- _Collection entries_
-- Opening Marker --
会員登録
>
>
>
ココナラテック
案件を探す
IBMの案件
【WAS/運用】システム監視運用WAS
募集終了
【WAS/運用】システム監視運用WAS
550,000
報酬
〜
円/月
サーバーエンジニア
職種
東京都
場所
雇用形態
-- Closing Marker --
- _WHAT IS EXPECTED_
Now write the data shown above out again, word for word.

- _ANSWER FOR THE TASK_
会員登録
>
>
>
ココナラテック
案件を探す
IBMの案件
【WAS/運用】システム監視運用WAS
募集終了
【WAS/運用】システム監視運用WAS
550,000
報酬
〜
円/月
サーバーエンジニア
職種
東京都
場所
雇用形態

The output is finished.